*** Records supplied Section Begins ***

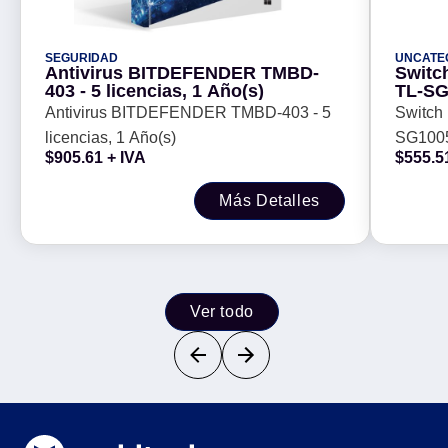
SEGURIDAD
UNCATE
Antivirus BITDEFENDER TMBD-
Switc
403 - 5 licencias, 1 Año(s)
TL-SG
Antivirus BITDEFENDER TMBD-403 - 5
Switch
licencias, 1 Año(s)
SG1005
$
905.61
+ IVA
$
555.5
Más Detalles
Ver todo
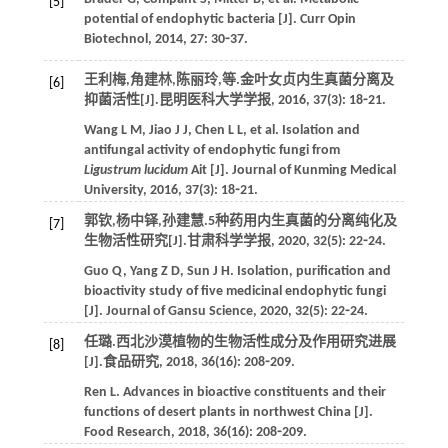
[5]
potential of endophytic bacteria [J].
Curr Opin
Biotechnol
,
2014
,
27
: 30⁃37.
王利梅,角建林,陈丽玲,
等
.金叶女贞内生真菌分离及
[6]
抑菌活性[J].
昆明医科大学学报
,
2016
,
37
(3): 18⁃21.
Wang
L M
,
Jiao
J J
,
Chen
L L
,
et al
. Isolation and
antifungal activity of endophytic fungi from
Ligustrum lucidum
Ait [J].
Journal of Kunming Medical
University
,
2016
,
37
(3): 18⁃21.
郭钦,杨中铎,孙建慧.5种药用内生真菌的分离纯化及
[7]
生物活性研究[J].
甘肃科学学报
,
2020
,
32
(5): 22⁃24.
Guo
Q
,
Yang
Z D
,
Sun
J H
. Isolation, purification and
bioactivity study of five medicinal endophytic fungi
[J].
Journal of Gansu Science
,
2020
,
32
(5): 22⁃24.
任璐.西北沙漠植物的生物活性成分及作用研究进展
[8]
[J].
食品研究
,
2018
,
36
(16): 208⁃209.
Ren
L
. Advances in bioactive constituents and their
functions of desert plants in northwest China [J].
Food Research
,
2018
,
36
(16): 208⁃209.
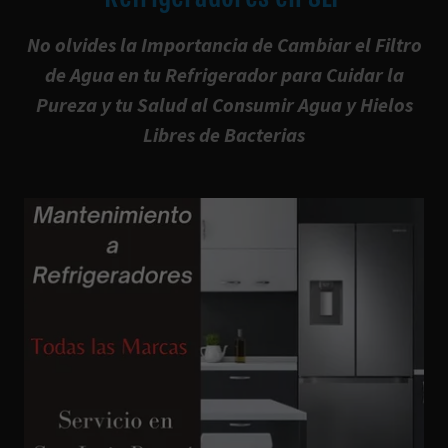
No olvides la Importancia de Cambiar el Filtro
de Agua en tu Refrigerador para Cuidar la
Pureza y tu Salud al Consumir Agua y Hielos
Libres de Bacterias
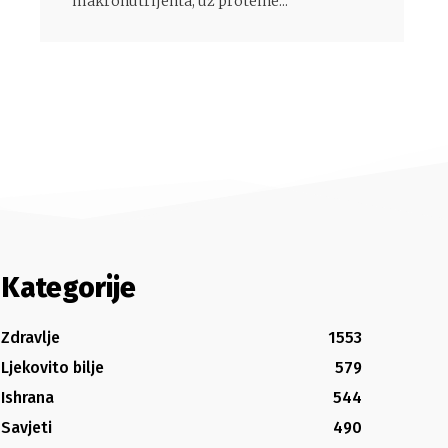
makronutrijenta, uz proteine...
Kategorije
Zdravlje
1553
Ljekovito bilje
579
Ishrana
544
Savjeti
490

*** Records supplied Section Ends ***

Exercise description
Give the count of lines in the entries above that hold the word "TMBD", with no other words.

Exercise result
2